Sur le blog de Mary Greer se trouve une compilation assez bien tenue de références à l’utilisation de cartes dans la divination.
Si le sujet dépasse la tarotologie exclusivement, englobant toutes sortes de cartes à jouer, à deviner, à apprendre, aux enseignes françaises, allemandes ou espagnoles, l’usage cartomantique a forcément quelque rapport aux Tarots depuis Court de Gébelin. On se permettra donc d’ici en causer !

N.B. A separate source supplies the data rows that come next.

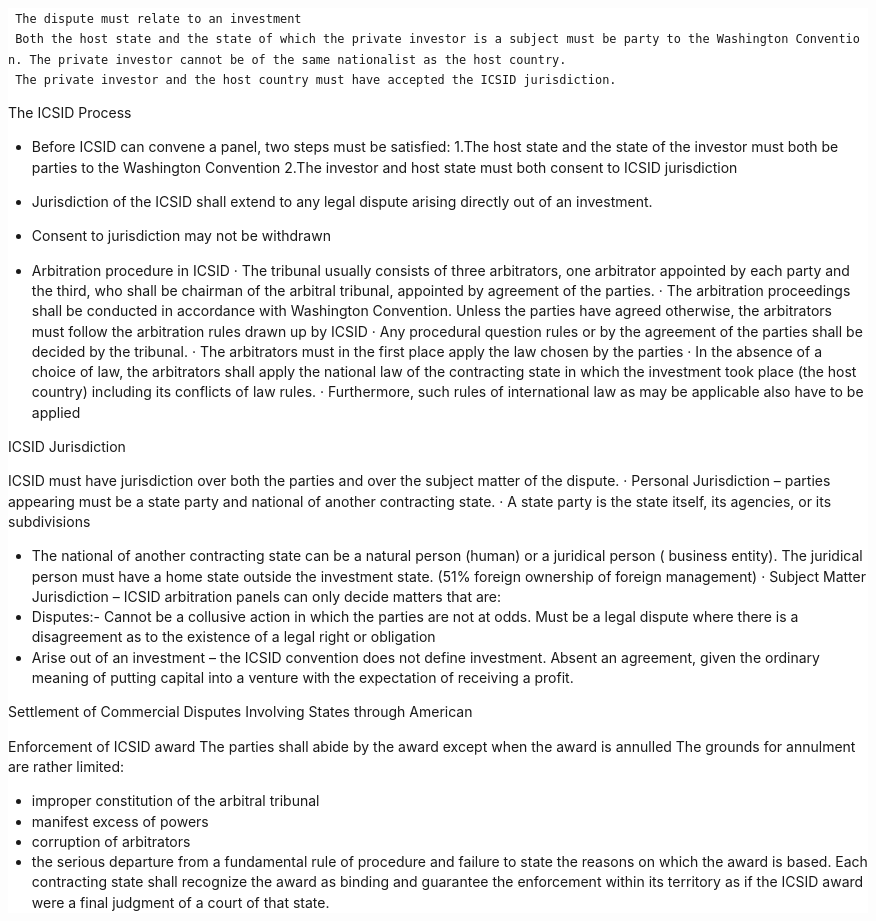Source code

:      The dispute must relate to an investment 
     Both the host state and the state of which the private investor is a subject must be party to the Washington Convention. The private investor cannot be of the same nationalist as the host country.
     The private investor and the host country must have accepted the ICSID jurisdiction.

The ICSID Process
- Before ICSID can convene a panel, two steps must be satisfied:
  1.The host state and the state of the investor must both be parties to the Washington Convention 
  2.The investor and host state must both consent to ICSID jurisdiction 
- Jurisdiction of the ICSID shall extend to any legal dispute arising directly out of an investment.
- Consent to jurisdiction may not be withdrawn 


- Arbitration procedure in ICSID 
  · The tribunal usually consists of three arbitrators, one arbitrator appointed by each party and the third, who shall be chairman of the arbitral tribunal, appointed by agreement of the parties.
  · The arbitration proceedings shall be conducted in accordance with Washington Convention. Unless the parties have agreed otherwise, the arbitrators must follow the arbitration rules drawn up by ICSID
  · Any procedural question rules or by the agreement of the parties shall be decided by the tribunal.
  · The arbitrators must in the first place apply the law chosen by the parties
  · In the absence of a choice of law, the arbitrators shall apply the national law of the contracting state in which the investment took place (the host country) including its conflicts of law rules.
  · Furthermore, such rules of international law as may be applicable also have to be applied

ICSID Jurisdiction 

ICSID must have jurisdiction over both the parties and over the subject matter of the dispute.
· Personal Jurisdiction – parties appearing must be a state party and national of another contracting state.
       · A state party is the state itself, its agencies, or its subdivisions
 - The national of another contracting state can be a natural person (human) or a juridical person ( business entity). The juridical person must have a home state outside the investment state. (51% foreign ownership of foreign management)
     · Subject Matter Jurisdiction – ICSID arbitration panels can only decide matters that are:
- Disputes:- Cannot be a collusive action in which the parties are not at odds. Must be a legal dispute where there is a disagreement as to the existence of a legal right or obligation 
- Arise out of an investment – the ICSID convention does not define investment. Absent an agreement, given the ordinary meaning of putting capital into a venture with the expectation of receiving a profit.

Settlement of Commercial Disputes Involving States through American

Enforcement of ICSID award
The parties shall abide by the award except when the award is annulled 
The grounds for annulment are rather limited:
- improper constitution of the arbitral tribunal
- manifest excess of powers
- corruption of arbitrators
- the serious departure from a fundamental rule of procedure and failure to state the reasons on which the award is based.
  Each contracting state shall recognize the award as binding and guarantee the enforcement within its territory as if the ICSID award were a final judgment of a court of that state.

Ainsi que le signale R.Caldwell – qui publia quelques trouvailles extraordinaires sur ce même thème – l’Espagne est une source importante en quantité de références (rares toutefois) à la pratique cartomantique avant le 18e siècle.
On peut y trouver d’autres allusions pas encore énumérées par madame Greer, ainsi, dans « Figure du Jeu » de Jean-Pierre Etienvre (source de Ross Caldwell), ce dernier signale – outre les documents de l’inquisition – cet extrait de « El Lindo Don Diego » de Agustín Moreto (1618-1669) en 1654 :

Fui a echar los naipes
porque Don Diego te deje,
y, según las cartas salen,
o mentirá el rey de bastos,
o no ha de querer casarse
très approximative traduction :
Je suis allée demander aux cartes
pourquoi te quitterais-je, Don Diego,
et d’après les cartes sorties,
ou le roi de batons mentira,
ou on ne doit pas désirer se marier

exemple repris – en espagnol – dans « Márgenes Literarios del Juego » du même auteur en 1990, où il ne manque pas au passage d’égratigner cette pratique dans son incarnation contemporaine : « uno de los refugios más baratos de la angustia cotidiana » (l’un des refuges les plus bon marchés de l’angoisse quotidienne), « Es un juego triste, y una adivinación chapucera » (c’est un jeu triste et une divination baclée). Dans ce dernier ouvrage Jean-Pierre Etienvre signale également que l’usage cartomantique « semble avoir eu des adeptes déjà en 1480 » (« cartomancia… que parece haber tenido adeptos ya en 1480 »). La date étant proche de la référence proposée par Ross Caldwell (Fernando de la Torre vers 1450), cité plus haut, on peut supposer qu’il s’agit de la même occurence.